Federal prosecutors target California's marijuana industry
Federal prosecutors announced a crackdown on Friday on what they called California's massive commercial marijuana industry, including medical pot dispensaries they say are often fronts for illegal for-profit drug distribution.
Measures will include civil forfeiture lawsuits against properties involved in drug trafficking, warning letters sent to landlords of storefronts illegally selling marijuana, and criminal cases targeting cannabis activities across the state.
The move was announced by four U.S. attorneys and marks an escalation in the friction between the federal government and California, which in 1996 became the first state to legalize marijuana for medical purposes.
Fifteen other states and the District of Columbia have since enacted similar statutes.
The prosecutors said California's medical marijuana law has given cover for large-scale commercial operations to engage in drug trafficking across state lines, with thousands of pounds of marijuana worth tens of millions of dollars flowing across the country from California.
That is not what the California voters intended or authorized, and it is illegal under California law, said Andre Birotte, U.S. attorney for the Central District of California.
Supporters of medical marijuana said the federal enforcement actions were unfairly targeting patients and suppliers operating legally under state law.

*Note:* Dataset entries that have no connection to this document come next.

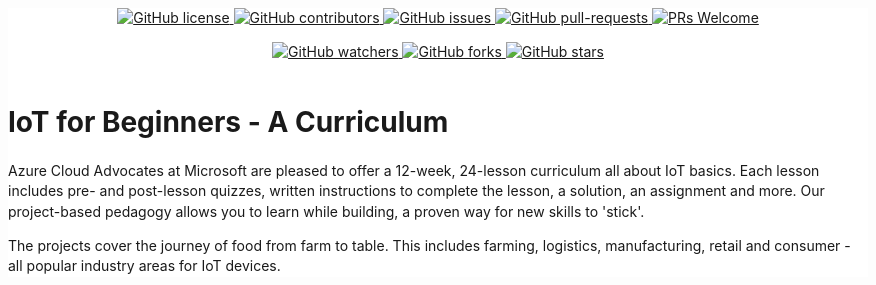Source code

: <p align="center">
    <a href="https://github.com/microsoft/IoT-For-Beginners/blob/master/LICENSE">
        <img alt="GitHub license" src="https://img.shields.io/github/license/microsoft/IoT-For-Beginners.svg" />
    </a>
    <a href="https://GitHub.com/microsoft/IoT-For-Beginners/graphs/contributors/">
        <img alt="GitHub contributors" src="https://img.shields.io/github/contributors/microsoft/IoT-For-Beginners.svg" />
    </a>
    <a href="https://GitHub.com/microsoft/IoT-For-Beginners/issues/">
        <img alt="GitHub issues" src="https://img.shields.io/github/issues/microsoft/IoT-For-Beginners.svg" />
    </a>
    <a href="https://GitHub.com/microsoft/IoT-For-Beginners/pulls/">
        <img alt="GitHub pull-requests" src="https://img.shields.io/github/issues-pr/microsoft/IoT-For-Beginners.svg" />
    </a>
    <a href="http://makeapullrequest.com">
        <img alt="PRs Welcome" src="https://img.shields.io/badge/PRs-welcome-brightgreen.svg?style=square" />
    </a>
</p>

<p align="center">
    <a href="https://GitHub.com/microsoft/IoT-For-Beginners/watchers/">
        <img alt="GitHub watchers" src="https://img.shields.io/github/watchers/microsoft/IoT-For-Beginners.svg?style=social&label=Watch" />
    </a>
    <a href="https://GitHub.com/microsoft/IoT-For-Beginners/network/">
        <img alt="GitHub forks" src="https://img.shields.io/github/forks/microsoft/IoT-For-Beginners.svg?style=social&label=Fork" />
    </a>
    <a href="https://GitHub.com/microsoft/IoT-For-Beginners/stargazers/">
        <img alt="GitHub stars" src="https://img.shields.io/github/stars/microsoft/IoT-For-Beginners.svg?style=social&label=Star" />
    </a>
</p>

# IoT for Beginners - A Curriculum

Azure Cloud Advocates at Microsoft are pleased to offer a 12-week, 24-lesson curriculum all about IoT basics. Each lesson includes pre- and post-lesson quizzes, written instructions to complete the lesson, a solution, an assignment and more. Our project-based pedagogy allows you to learn while building, a proven way for new skills to 'stick'.

The projects cover the journey of food from farm to table. This includes farming, logistics, manufacturing, retail and consumer - all popular industry areas for IoT devices.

The Obama administration's latest moves strongly suggest that their medical marijuana policies are now being driven by over-zealous prosecutors and the anti-marijuana ideologues who dominated policymaking in past administrations, Ethan Nadelmann, executive director of the Drug Policy Alliance, said in a statement.
Instead of encouraging state and local authorities to regulate medical marijuana distribution in the interests of public safety and health, his administration seems determined to re-criminalize as much as possible. he said. It all adds up to bad policy, bad politics and bad faith.
Reversing the position taken by the Justice Department under President George W. Bush, the Obama administration said in October 2009 that federal attorneys would no longer prosecute patients who use pot, or dispensaries that distribute it, for medical reasons in states where it has been legalized.
But that memo was never intended to shield commercial operations or industrial-size growth, said Melinda Haag, U.S. attorney for the Northern District of California.
People are using medical marijuana to make tons of money, and sometimes engage in drug trafficking, Haag said.
Cannabis is considered an illegal narcotic under U.S. law, and federal authorities, have raided pot dispensaries and greenhouses in California, Montana and other states in a crackdown aimed at supposed medical marijuana suppliers engaged in large-scale drug trafficking.